> **Supplied passage**
↓↓↓

This is k8s Azure AI Agent Service .......
Created agent: asst_zCVjnwJwfuUvNWdW4WVjnjb5
Saved agent ID to settings.yaml


## Load data into Vector store

In [18]:
import requests
import zipfile
import os
from tqdm import tqdm

# Create data directory if it doesn't exist
data_dir = "../../data"
if not os.path.exists(data_dir):
    os.makedirs(data_dir)
    print(f"Created directory: {data_dir}")

# URL for Kubernetes website repository
url = "https://github.com/dohsimpson/kubernetes-doc-pdf/archive/refs/heads/master.zip"
zip_path = os.path.join(data_dir, "k8s-website.zip")

if os.path.exists(zip_path):
    print(f"Zip file already exists: {zip_path}")
    print("Skipping download...")
else:
    # Download the zip file with progress bar
    print(f"Downloading {url}...")

↑↑↑

> **Data entries**
↓↓↓

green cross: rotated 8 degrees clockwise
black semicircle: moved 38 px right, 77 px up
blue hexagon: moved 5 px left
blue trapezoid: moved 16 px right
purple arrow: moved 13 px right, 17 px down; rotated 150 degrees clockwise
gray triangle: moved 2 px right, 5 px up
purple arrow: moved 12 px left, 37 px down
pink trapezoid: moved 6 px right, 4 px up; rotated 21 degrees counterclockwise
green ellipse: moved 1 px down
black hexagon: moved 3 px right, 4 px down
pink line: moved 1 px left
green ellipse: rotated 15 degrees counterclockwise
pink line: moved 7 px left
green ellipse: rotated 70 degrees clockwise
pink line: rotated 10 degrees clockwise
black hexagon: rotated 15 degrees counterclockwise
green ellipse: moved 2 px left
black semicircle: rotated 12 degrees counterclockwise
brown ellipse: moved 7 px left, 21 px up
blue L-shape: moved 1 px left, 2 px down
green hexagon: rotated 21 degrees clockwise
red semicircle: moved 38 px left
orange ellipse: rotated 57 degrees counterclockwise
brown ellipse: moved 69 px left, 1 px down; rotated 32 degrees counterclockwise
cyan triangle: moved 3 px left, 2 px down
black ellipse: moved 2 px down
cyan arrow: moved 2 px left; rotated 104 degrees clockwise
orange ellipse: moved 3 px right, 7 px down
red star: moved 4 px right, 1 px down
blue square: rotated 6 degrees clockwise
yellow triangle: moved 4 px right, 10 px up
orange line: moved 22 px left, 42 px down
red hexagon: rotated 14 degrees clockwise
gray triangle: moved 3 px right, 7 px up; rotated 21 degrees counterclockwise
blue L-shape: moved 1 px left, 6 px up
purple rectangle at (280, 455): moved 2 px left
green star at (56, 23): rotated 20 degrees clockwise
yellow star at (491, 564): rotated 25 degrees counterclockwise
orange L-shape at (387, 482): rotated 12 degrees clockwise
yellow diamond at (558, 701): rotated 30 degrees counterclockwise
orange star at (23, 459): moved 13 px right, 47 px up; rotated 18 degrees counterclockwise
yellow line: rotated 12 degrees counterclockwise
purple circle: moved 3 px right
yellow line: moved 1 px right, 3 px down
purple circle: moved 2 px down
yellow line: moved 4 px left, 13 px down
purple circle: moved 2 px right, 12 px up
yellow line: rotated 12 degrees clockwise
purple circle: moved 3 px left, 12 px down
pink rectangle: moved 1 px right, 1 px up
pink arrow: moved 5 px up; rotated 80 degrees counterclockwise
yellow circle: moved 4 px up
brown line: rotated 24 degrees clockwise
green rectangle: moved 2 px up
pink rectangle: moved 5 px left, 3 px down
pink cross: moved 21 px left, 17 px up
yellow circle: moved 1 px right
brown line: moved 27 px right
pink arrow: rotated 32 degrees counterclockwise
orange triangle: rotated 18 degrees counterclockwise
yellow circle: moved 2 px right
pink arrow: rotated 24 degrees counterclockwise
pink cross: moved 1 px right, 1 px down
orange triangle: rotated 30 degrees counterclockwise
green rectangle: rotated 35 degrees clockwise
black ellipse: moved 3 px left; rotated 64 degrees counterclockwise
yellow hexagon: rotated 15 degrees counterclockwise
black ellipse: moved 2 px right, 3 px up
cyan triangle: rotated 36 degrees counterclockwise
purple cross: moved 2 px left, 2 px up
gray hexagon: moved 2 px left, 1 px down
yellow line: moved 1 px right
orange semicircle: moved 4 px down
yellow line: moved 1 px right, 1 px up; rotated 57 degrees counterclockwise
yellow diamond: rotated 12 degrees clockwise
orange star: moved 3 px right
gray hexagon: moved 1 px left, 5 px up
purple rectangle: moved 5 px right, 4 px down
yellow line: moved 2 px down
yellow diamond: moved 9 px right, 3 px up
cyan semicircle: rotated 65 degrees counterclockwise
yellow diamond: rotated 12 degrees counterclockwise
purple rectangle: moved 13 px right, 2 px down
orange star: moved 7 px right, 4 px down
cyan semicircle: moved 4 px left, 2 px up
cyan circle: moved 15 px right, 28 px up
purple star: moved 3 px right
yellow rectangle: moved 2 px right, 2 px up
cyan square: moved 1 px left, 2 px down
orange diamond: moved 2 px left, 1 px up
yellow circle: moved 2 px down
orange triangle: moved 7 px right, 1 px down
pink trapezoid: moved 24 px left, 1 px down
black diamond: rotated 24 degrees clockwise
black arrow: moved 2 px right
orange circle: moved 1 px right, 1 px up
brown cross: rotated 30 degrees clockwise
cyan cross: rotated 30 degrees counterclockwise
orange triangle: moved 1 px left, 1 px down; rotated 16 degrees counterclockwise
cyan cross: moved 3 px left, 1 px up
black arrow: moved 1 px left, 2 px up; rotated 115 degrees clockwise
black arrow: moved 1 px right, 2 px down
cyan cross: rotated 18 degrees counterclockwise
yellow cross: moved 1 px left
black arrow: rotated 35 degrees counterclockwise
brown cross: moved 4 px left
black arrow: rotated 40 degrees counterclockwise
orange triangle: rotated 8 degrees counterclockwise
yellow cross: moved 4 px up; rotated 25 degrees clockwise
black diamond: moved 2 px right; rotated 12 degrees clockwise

↑↑↑

> **Brief 1**
Answer these questions from the Kubernetes data-loading passage:
(a) To which file was the agent ID saved?
(b) What value is assigned to data_dir?
(c) What file name does zip_path use for the downloaded archive?
> **Brief 2**
Continue the Kubernetes data-loading passage, starting right after its final line, the one that prints the download message.

> **Exercise result 1**
(a) settings.yaml
(b) "../../data"
(c) k8s-website.zip

> **Exercise result 2**
    response = requests.get(url, stream=True)
    response.raise_for_status()  # Raise exception for HTTP errors

    total_size = int(response.headers.get("content-length", 0))
    block_size = 1024  # 1 KB
    progress_bar = tqdm(total=total_size, unit="B", unit_scale=True)

    with open(zip_path, "wb") as file:
        for data in response.iter_content(block_size):
            progress_bar.update(len(data))
            file.write(data)
    progress_bar.close()

    # Extract the zip file
    print(f"Extracting {zip_path} to {data_dir}...")
    with zipfile.ZipFile(zip_path, "r") as zip_ref:
        zip_ref.extractall(data_dir)

    print(
        f"Successfully downloaded and extracted Kubernetes website repository to {data_dir}"
    )

Zip file already exists: ../../data/k8s-website.zip
Skipping download...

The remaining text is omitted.